‘Hope Journals’ a Gift From One Breast Cancer Patient to Others
Pat Popovic is a dedicated scrapbooker. She's chronicled each year of her life with her husband, Dave, and often gives scrapbooks as gifts to friends and family. So when she was diagnosed with breast cancer, it seemed natural for her to create a "scrapbook" of a different sort. "I made myself a journal where I could take notes and collect quotes as I was going through treatment," says Pat, who'd retired from a career in education just months before her diagnosis. "Sometimes you read something that speaks to you, or hear a song lyric that touches your or explains how you feel. I like to write those things down."

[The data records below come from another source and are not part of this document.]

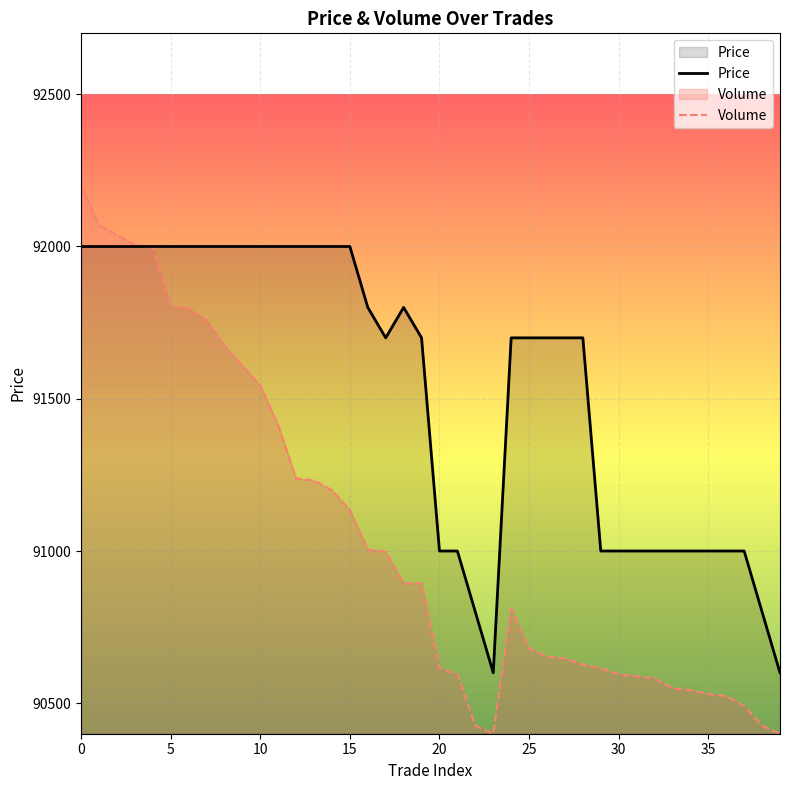

What is the sum of all Volume values?

3641797.8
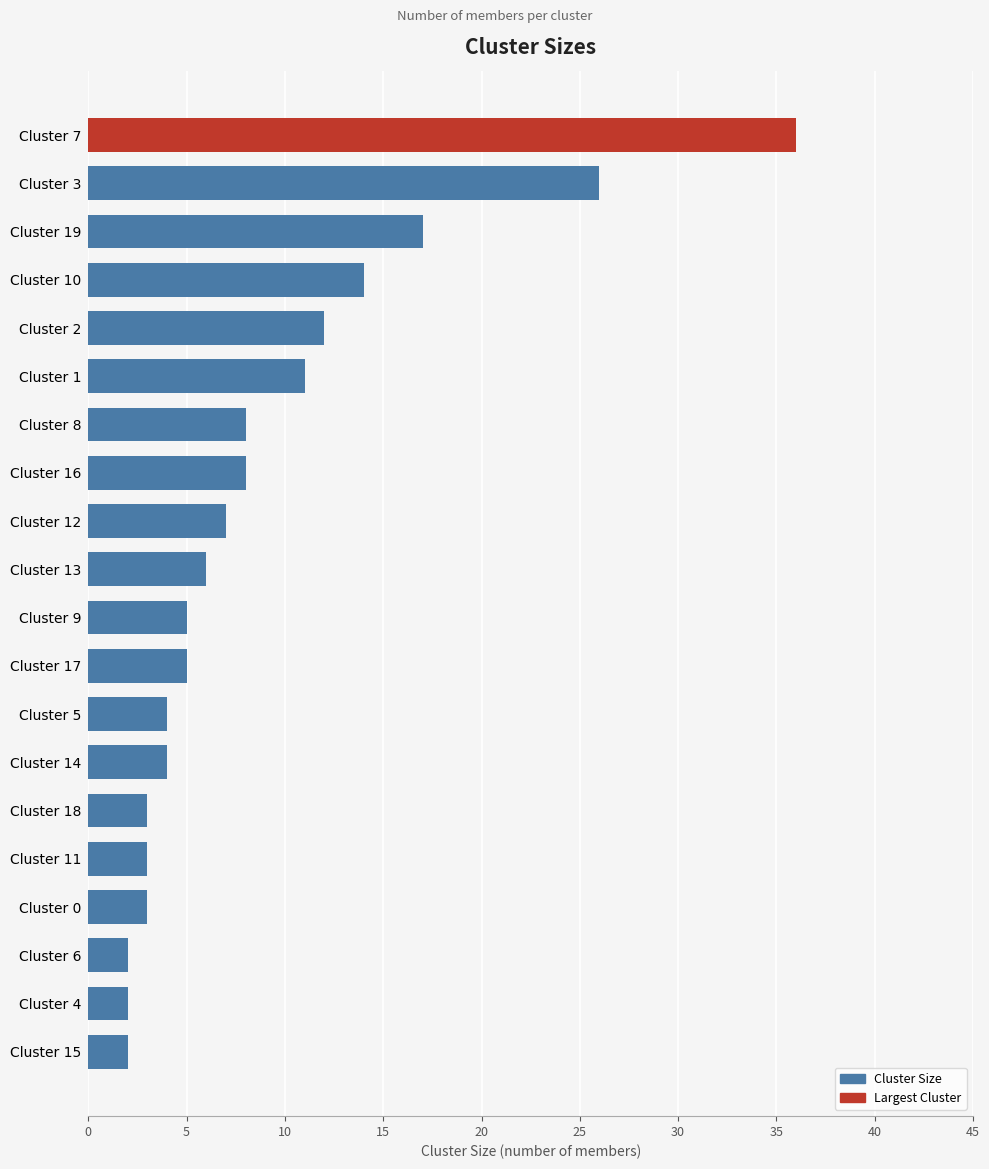

What is the greatest value displayed?

36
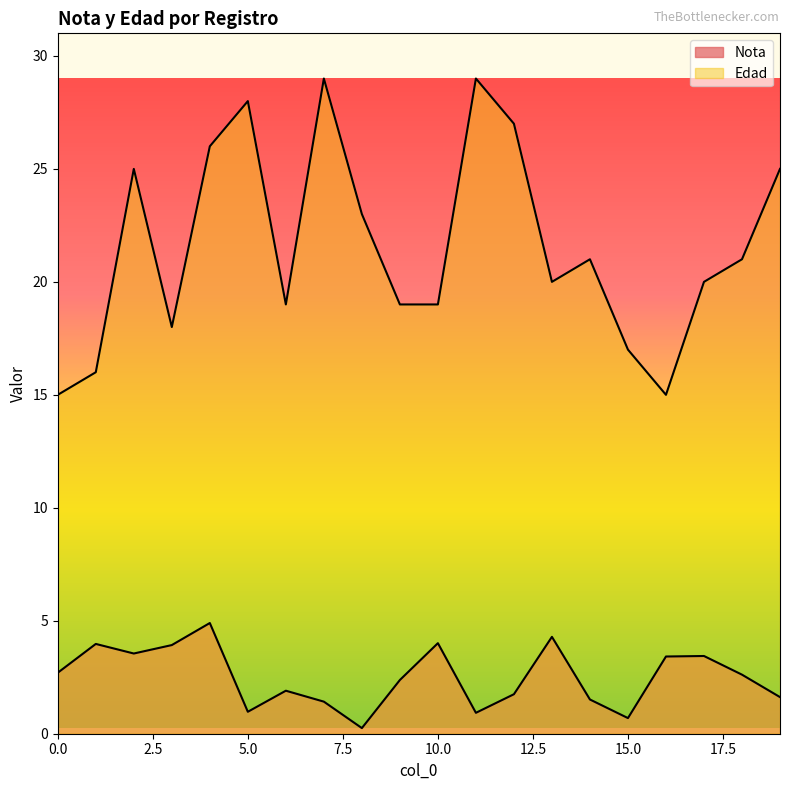

Rank the categories by Edad value from lowest to highest.

0, 16, 1, 15, 3, 6, 9, 10, 13, 17, 14, 18, 8, 2, 19, 4, 12, 5, 7, 11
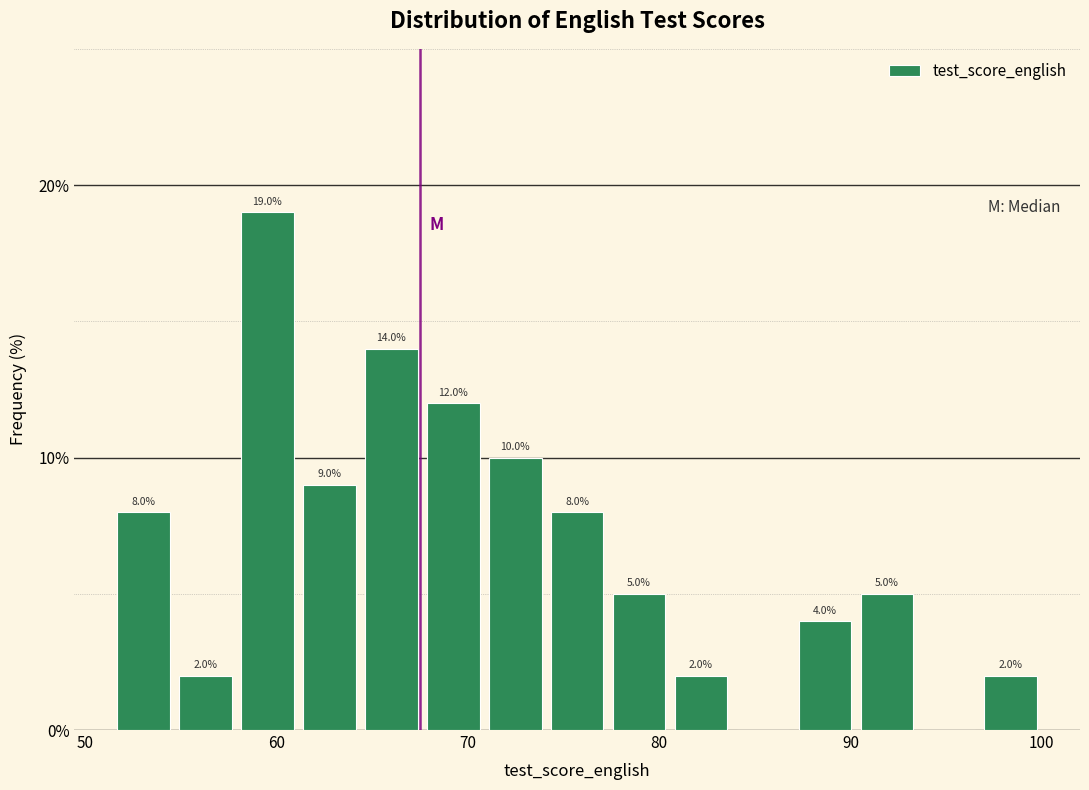

Around what value on the x-axis is the tallest bar? Give the approximate position of its centre, as read against the axis.

60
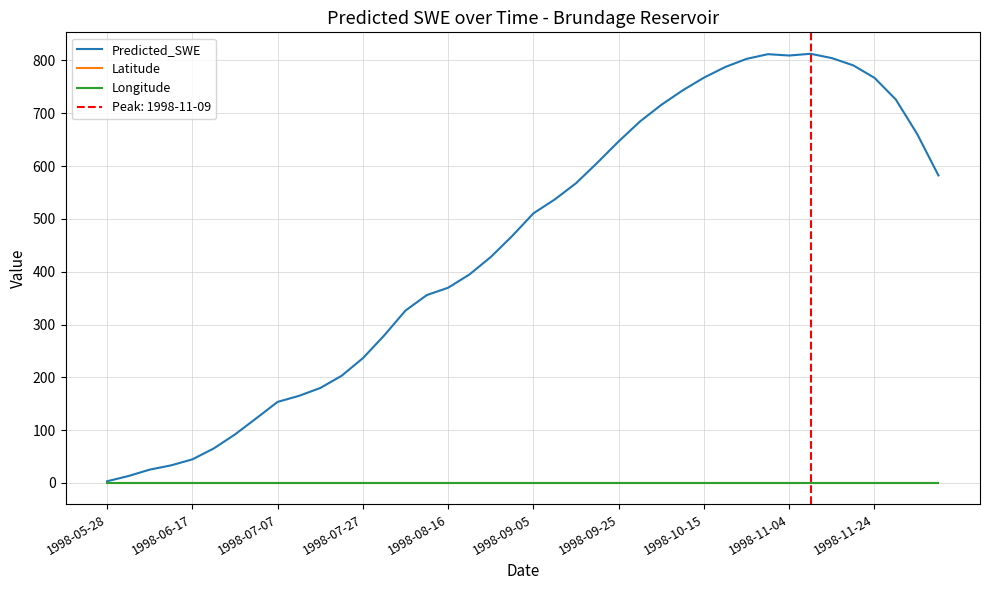

Is the value of Longitude at 34 greater than the value of Latitude at 26?

No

She dubbed the scrapbook her "Hope Journal," and before long was sharing that hope with others. "When I was going through radiation, I met others in the same boat, and we became friendly," Pat says. She thought her new friends might find journaling helpful, too, so she made Hope Journals for them. "It's nice to know you can do something nice for someone else," she tells us. (Indeed.)

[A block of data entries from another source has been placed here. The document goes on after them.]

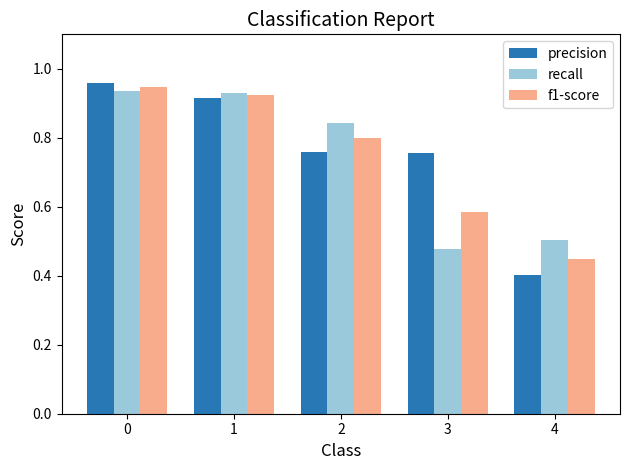

How many bars are there in each group?

3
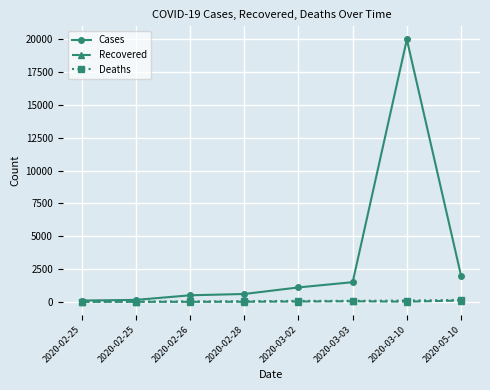

What is the value of the Deaths point at the 5th from the left?

75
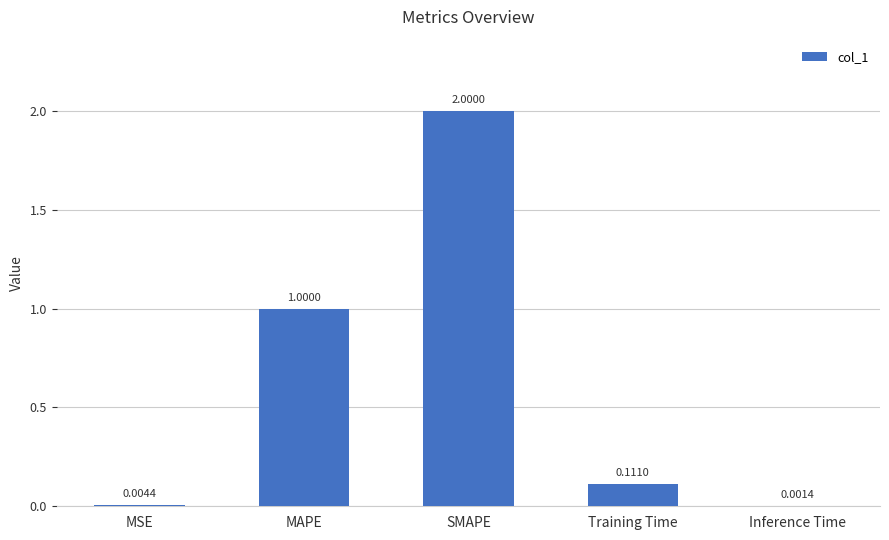

Between Inference Time and MAPE, which is larger?

MAPE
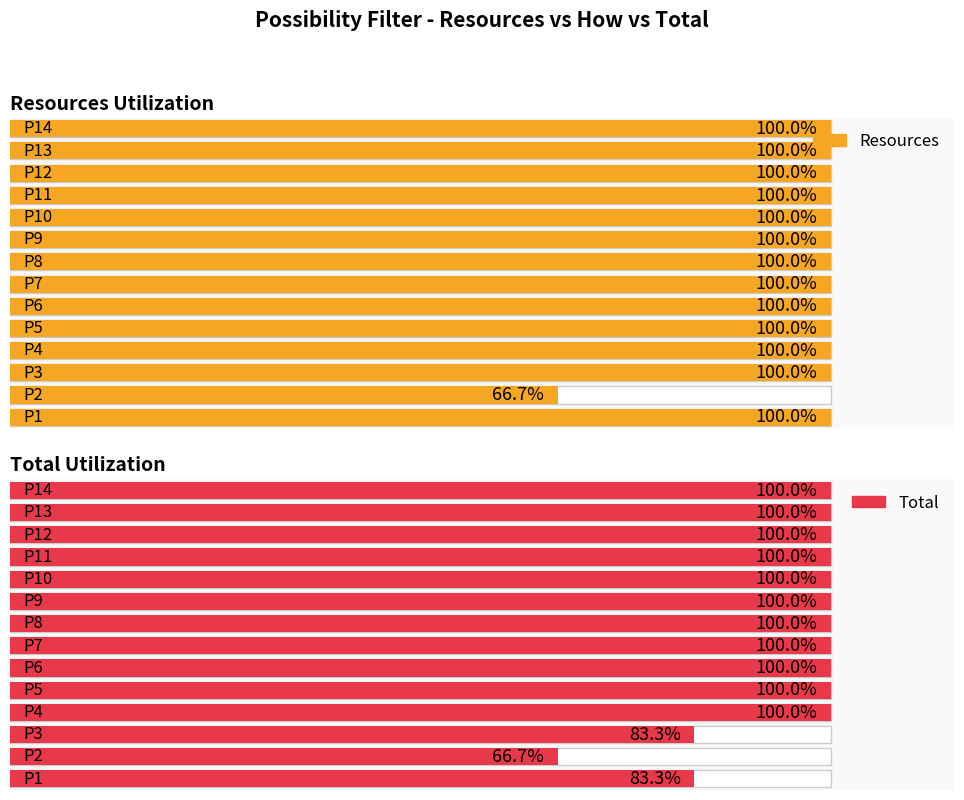

List the series in order of their peak value, lowest first.

Resources, Total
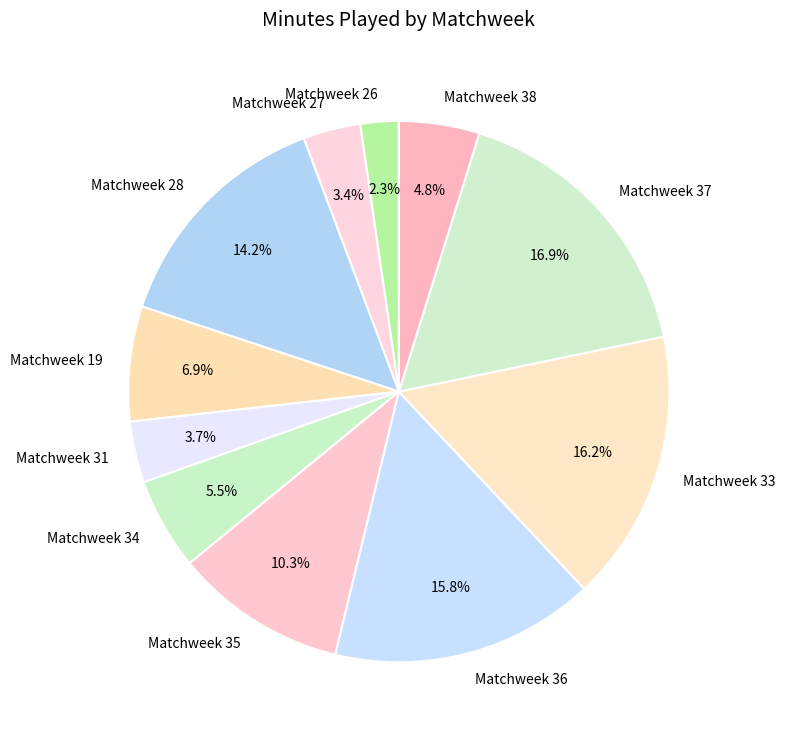

Which slice is the smallest?

Matchweek 26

Now, Pat's doing "something nice" for breast cancer patients at Mayo Clinic's Florida campus as well. Her husband recently began receiving care at Mayo Clinic, and during one of their visits, Pat donated some of her hand-made Hope Journals to the Robert and Monica Jacoby Center for Breast Health. They were so well received that Pat decided to make more. A lot more, in fact. She's created "around 80 so far," and mails or hand delivers additional journals each month.
It's an "act of love and kindness" that deeply touches the women who receive the journals, says Susan Kane, a patient navigator at Mayo Clinic's Florida campus. "When I first meet patients, they have been newly diagnosed and … are overwhelmed by all of the information and decisions they must make," Kane says. "Sometimes the smallest things, such as the kindness of a stranger (demonstrated) through a hand-made journal, touches them in ways words can't express." Kane tells us many patients "tear up" when they receive a journal. "Patients are quite touched that someone they don't even know would take their own time, resources and talent to make something special just for them," she says.
Pat's journals are as unique as the women who receive them. "Every person needs something different," she says. Some journals are simple notebooks with lots of room for patients to write down their feelings. Others are binders that give women a place to add inspiring pages of their own. Pat's hope is that her gifts provide the same sort of comfort that she and her husband have received from others — especially at Mayo Clinic. "There's no place like Mayo Clinic," she tell us. "It's not the buildings. It's the spirit of the place. Mayo takes time and care to make things beautiful and to take care of not only their patients, but their families as well. You can tell they care about the whole spirit." (Which sounds a lot like Pat herself.)